* Questions *
(a) From the printer review, list the facilities that the driver is said to offer as usual ones.
(b) Retype the part of the printer review starting with "The printer can" and going on through "out correctly collated.".

* Passage to read *
Styled in dark grey and silver and with a surprisingly small footprint, the E120n looks neat and functional. When in use, the footprint is extended by the need to load paper at the front by folding down the printer’s front panel and fitting a separate smoked plastic cover. You also need to unfold a paper rest from the top surface to support output pages. The paper tray can take up to 150 sheets and there’s no facility for a second tray.


The neat little control panel provides two simple buttons to cancel and continue a job and five indicator LEDs for status functions, like low toner, paper out and paper jam. More complex information is provided by using combinations of LEDs, not a system we’re that happy with, as you need to make constant reference to the user guide, and this is only available on the accompanying CD.
Lexmark E120n Mono Laser Printer on a white background, showcasing its compact design, front paper tray, control buttons, and the Lexmark logo.

The printer comes supplied with its consumables pre-installed, but changing them is very simple, too. Hinge up the front cover and you can slide the very slim toner cartridge in without difficulty. Similarly, the photoconductor unit slides in from the back, so the two marry up inside. The printer comes with a rather meagre ‘starter’ toner cartridge, good for just 500 pages.


The printer can be configured as a local device, linking through a USB 2.0 cable, or a network one, linking through 10/100 Ethernet. Either way, software installation is easy and problem-free.


The driver offers all the usual facilities, including watermarks, overlays and multi-page per sheet prints. We were intrigued by an option for two-sided printing, as it would have been exceptional to have duplex facilities in a printer at this price. In fact it’s only manual duplexing, but Lexmark has made it as simple as possible. You take the bundle of papers from the output tray, put them straight back into the input tray without any concerns about flipping or rotating them, and press the Continue button. The final documents come out correctly collated.


It’s easy to become cynical when you test printers week after week and they never approach their rated performance. While the E120n doesn’t hit its speed rating, it does come very close to its rated ‘first page out’ time. We produced our 15 x 10cm PhotoPrint at the printer’s highest resolution in just 10 seconds. For a printer in this price range, this speed is exceptional.

These results continued into the text and text and graphics prints, where five pages printed in 23 seconds each, giving a normal mode print speed of just over 13ppm. Since the rated top speed is 19ppm (probably for draft mode), this is a lot closer than most printers get.

Saved data entries
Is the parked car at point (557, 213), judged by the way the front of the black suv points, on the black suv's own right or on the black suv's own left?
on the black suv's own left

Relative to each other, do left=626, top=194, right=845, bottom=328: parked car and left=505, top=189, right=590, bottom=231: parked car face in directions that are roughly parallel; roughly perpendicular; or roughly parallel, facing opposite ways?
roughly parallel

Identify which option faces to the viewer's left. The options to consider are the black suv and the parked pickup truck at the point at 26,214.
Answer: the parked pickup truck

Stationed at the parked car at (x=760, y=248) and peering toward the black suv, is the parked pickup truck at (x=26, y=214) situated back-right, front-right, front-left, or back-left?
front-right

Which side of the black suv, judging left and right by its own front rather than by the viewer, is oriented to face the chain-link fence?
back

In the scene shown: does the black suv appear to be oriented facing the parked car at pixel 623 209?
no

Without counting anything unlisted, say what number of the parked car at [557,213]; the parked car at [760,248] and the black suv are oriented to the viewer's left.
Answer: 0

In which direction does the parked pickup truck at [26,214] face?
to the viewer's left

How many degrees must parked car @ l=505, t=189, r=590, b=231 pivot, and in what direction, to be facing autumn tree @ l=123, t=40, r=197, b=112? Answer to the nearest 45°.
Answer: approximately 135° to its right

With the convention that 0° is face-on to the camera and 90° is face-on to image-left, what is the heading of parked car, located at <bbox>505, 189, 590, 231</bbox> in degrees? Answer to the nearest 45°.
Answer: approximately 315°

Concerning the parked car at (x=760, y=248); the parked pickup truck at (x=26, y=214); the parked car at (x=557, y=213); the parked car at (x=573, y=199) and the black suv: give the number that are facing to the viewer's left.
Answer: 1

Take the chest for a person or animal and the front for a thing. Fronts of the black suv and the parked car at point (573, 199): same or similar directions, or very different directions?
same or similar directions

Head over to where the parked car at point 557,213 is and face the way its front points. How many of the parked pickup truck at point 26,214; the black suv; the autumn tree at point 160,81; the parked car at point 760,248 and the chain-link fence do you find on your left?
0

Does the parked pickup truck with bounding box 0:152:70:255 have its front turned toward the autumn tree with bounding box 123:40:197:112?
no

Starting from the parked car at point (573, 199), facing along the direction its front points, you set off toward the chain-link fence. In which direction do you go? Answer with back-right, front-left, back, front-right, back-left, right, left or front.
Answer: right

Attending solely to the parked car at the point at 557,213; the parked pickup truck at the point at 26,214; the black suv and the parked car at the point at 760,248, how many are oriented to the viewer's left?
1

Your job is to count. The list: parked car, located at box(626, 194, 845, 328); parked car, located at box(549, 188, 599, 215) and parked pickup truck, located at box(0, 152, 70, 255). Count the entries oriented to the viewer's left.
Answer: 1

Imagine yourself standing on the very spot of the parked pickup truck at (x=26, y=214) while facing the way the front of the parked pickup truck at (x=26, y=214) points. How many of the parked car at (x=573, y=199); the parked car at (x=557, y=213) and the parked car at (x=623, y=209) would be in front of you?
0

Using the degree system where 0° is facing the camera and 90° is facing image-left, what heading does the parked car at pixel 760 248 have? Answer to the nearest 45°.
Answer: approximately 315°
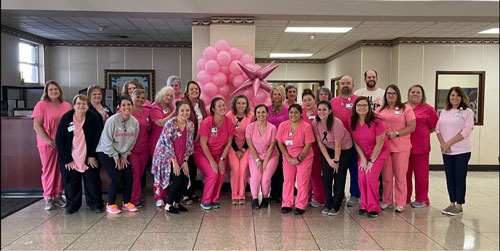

* Responses to the exercise *
(a)
- Watermarks
- Overlays
- Multi-page per sheet prints

(b)
The printer can be configured as a local device, linking through a USB 2.0 cable, or a network one, linking through 10/100 Ethernet. Either way, software installation is easy and problem-free.


The driver offers all the usual facilities, including watermarks, overlays and multi-page per sheet prints. We were intrigued by an option for two-sided printing, as it would have been exceptional to have duplex facilities in a printer at this price. In fact it’s only manual duplexing, but Lexmark has made it as simple as possible. You take the bundle of papers from the output tray, put them straight back into the input tray without any concerns about flipping or rotating them, and press the Continue button. The final documents come out correctly collated.